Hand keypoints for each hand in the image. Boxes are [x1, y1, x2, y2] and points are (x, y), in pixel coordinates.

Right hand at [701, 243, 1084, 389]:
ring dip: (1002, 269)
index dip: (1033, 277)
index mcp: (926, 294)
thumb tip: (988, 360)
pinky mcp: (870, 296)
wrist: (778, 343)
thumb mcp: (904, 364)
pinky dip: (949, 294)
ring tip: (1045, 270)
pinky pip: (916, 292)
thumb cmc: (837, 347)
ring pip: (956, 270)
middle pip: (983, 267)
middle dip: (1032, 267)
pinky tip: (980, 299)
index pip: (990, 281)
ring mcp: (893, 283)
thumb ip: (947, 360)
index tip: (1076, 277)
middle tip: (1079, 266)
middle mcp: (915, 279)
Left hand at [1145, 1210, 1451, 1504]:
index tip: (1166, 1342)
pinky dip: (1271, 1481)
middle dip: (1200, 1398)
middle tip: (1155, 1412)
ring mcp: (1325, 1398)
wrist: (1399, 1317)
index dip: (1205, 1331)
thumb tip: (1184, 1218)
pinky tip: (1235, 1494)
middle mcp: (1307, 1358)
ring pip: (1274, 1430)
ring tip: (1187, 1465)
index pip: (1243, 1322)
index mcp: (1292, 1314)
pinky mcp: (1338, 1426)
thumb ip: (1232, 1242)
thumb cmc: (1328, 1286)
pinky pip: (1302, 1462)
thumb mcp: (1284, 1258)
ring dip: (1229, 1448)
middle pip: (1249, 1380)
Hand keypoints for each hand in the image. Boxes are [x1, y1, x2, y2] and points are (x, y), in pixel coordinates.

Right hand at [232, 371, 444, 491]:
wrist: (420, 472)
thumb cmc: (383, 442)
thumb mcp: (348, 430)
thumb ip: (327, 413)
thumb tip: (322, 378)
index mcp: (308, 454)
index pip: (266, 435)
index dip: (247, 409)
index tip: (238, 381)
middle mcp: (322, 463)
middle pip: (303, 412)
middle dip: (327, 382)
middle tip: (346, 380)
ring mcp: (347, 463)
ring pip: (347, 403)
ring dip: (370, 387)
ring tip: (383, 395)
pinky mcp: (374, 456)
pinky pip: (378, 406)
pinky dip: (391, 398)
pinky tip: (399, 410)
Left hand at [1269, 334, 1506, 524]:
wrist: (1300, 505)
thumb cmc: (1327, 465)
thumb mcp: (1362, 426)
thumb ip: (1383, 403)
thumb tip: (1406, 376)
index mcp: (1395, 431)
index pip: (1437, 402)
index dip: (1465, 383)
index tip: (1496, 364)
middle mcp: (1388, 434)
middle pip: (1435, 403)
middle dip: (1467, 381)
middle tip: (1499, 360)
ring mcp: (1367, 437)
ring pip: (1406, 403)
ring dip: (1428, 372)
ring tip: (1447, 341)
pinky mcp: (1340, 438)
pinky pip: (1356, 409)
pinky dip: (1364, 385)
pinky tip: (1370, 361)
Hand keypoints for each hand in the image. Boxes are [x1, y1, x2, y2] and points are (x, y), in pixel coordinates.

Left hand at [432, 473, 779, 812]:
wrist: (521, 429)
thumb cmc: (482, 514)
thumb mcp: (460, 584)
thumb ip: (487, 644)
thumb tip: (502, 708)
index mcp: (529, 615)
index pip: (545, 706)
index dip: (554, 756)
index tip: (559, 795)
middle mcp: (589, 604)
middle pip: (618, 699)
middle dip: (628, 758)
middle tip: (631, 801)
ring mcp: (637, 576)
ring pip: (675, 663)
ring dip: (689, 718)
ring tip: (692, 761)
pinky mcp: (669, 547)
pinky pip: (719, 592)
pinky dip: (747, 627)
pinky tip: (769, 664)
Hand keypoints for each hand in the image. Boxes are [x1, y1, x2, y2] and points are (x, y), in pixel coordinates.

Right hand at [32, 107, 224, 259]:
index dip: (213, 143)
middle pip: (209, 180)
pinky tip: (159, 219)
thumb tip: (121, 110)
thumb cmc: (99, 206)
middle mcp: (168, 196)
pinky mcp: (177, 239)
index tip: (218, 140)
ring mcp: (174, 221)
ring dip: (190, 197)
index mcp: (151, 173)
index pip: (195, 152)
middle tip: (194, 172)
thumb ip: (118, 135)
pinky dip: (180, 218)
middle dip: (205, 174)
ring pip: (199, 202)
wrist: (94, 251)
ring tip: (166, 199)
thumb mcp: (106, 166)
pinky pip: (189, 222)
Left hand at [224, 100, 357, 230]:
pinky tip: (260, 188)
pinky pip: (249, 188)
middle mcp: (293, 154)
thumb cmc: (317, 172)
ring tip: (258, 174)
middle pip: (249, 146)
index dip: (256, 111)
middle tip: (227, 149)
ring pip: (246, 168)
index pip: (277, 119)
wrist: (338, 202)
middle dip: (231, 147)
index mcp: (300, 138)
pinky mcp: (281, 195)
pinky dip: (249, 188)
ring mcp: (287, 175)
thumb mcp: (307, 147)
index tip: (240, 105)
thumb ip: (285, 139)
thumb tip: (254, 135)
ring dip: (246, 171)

__Assignment__
The lines to return are those with the string "wrist" in them; copy each from the entries above.

__Answer__
wrist: (778, 343)
wrist: (1399, 1317)
wrist: (420, 472)
wrist: (1300, 505)
wrist: (521, 429)
wrist: (94, 251)
wrist: (338, 202)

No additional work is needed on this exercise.